Competing interests: None.

References

 

1. Taylor DS. Inherited Retinal Dystrophies. In: Taylor DS. Pediatric Opthalmology, 2nd Ed. Oxford. Blackwell Publishing Ltd. 1997. p 562-563.

2. Foxman SG, Wirtschaffer Jp, Letson RD. Leber’s congenital amaurosis and high hypermetropia: A discrete entity. In: Henkind P, Ed, XXIV International Congress of Ophthalmology Vol. 1 Philadelphia: JB Lippincot; 1983. p 55-58.

3. Abraham EA, Yanko L, Licht A, Viskoper RJ. Electrophysiologic study of the visual system in familial juvenile nephronophthisis and tapetoretinal dystrophy. Am J Ophthalmol 1974; 78: 591-597.

4. Nickel B, Hoyt CS. Leber’s congenital amaurosis. Is mental retardation a frequently associated defect? Arch Ophthalmol 1982; 100: 1089: 1092.

5. Lambert SR, Kriss A, Taylor D, Coffey R, Pembrey M. Follow-up and diagnostic reappraisal of 75 patients with Leber’s congenital amaurosis. Am J Ophthalmol 1989; 107: 624-631.

6. Dekaban AS. Hereditary syndrome of congenital retinal blindness (Leber), polycystic kidneys and maldevelopment of the brain. Am J Ophthalmol 1969; 68: 1029- 1036.

7. Hildebrandt F, Omram H. New insights: nephronophthisis-medullary cystic kidney disease. Pediatr Nephrol 2001; 16: 168-176.

8. Ellis DS, Heckenlively JR,_Martin CL, Lachman RS, Sakati NA, Rimoin DL. Leber’s congenital amaurosis associated with familial juvenile nephronophthisis and cone shaped epiphyses of hands (The Saldino-Mainzer Syndrome). Am J Ophthalmol 1984; 97: 233-239.

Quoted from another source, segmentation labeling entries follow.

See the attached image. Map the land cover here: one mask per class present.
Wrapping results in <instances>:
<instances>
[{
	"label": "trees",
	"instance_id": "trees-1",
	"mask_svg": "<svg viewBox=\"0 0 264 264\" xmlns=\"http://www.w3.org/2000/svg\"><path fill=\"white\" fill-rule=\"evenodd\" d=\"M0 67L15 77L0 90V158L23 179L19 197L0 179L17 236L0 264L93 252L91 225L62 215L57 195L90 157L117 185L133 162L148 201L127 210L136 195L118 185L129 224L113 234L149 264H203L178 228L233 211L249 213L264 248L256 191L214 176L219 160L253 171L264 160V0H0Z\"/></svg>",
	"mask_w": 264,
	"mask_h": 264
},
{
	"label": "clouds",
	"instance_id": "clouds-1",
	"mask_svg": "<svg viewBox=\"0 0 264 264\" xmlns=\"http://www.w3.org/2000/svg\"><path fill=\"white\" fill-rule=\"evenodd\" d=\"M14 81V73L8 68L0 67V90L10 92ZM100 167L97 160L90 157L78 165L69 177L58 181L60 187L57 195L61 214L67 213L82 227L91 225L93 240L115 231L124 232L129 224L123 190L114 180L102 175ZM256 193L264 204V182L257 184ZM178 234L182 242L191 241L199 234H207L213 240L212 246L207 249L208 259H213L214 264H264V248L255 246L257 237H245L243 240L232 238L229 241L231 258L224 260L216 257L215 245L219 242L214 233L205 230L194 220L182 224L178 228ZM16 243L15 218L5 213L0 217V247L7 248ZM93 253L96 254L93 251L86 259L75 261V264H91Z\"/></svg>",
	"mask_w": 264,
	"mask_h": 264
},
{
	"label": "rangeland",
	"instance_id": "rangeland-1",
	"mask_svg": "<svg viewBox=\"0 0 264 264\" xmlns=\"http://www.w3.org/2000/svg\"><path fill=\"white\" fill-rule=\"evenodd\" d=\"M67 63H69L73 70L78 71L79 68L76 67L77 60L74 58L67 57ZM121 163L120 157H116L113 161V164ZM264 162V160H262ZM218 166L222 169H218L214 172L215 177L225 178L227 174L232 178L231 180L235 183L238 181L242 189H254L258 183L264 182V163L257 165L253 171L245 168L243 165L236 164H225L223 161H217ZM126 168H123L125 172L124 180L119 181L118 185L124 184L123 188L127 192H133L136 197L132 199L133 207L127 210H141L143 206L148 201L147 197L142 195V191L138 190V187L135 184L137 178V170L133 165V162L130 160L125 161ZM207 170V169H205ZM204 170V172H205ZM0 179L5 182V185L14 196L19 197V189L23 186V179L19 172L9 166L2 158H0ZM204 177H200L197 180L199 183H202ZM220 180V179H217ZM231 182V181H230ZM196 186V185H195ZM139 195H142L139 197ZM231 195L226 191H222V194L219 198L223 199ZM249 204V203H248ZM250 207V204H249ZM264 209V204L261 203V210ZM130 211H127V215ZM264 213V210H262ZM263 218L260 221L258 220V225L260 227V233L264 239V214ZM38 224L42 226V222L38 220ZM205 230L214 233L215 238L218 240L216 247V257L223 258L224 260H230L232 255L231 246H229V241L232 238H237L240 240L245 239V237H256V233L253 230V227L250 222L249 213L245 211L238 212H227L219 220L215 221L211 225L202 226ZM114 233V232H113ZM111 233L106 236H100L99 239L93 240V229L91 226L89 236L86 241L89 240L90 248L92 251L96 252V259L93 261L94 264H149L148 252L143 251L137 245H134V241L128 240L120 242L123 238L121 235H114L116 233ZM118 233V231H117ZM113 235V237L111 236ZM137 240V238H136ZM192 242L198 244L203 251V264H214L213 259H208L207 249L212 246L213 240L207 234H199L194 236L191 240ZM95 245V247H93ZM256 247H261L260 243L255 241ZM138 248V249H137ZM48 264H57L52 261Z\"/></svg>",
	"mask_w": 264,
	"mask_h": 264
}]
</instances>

9. Boichis H, Passwell J, David R, Miller H. Congenital hepatic fibrosis and nephro-nophthisis : A family study. QJ Med 1973; 42: 221-233.

10. Hildebrandt F, Singh-Sawhney L, Schnieders B, Centofante L, Omran H, Pohilmann A, et al. Mapping of a gene for familial juvenile nephronophthisis: Refining the map and defining flanking markers on chromosome 2. APN Study Group. Am J Hum Genet 1993; 53: 1256-1261.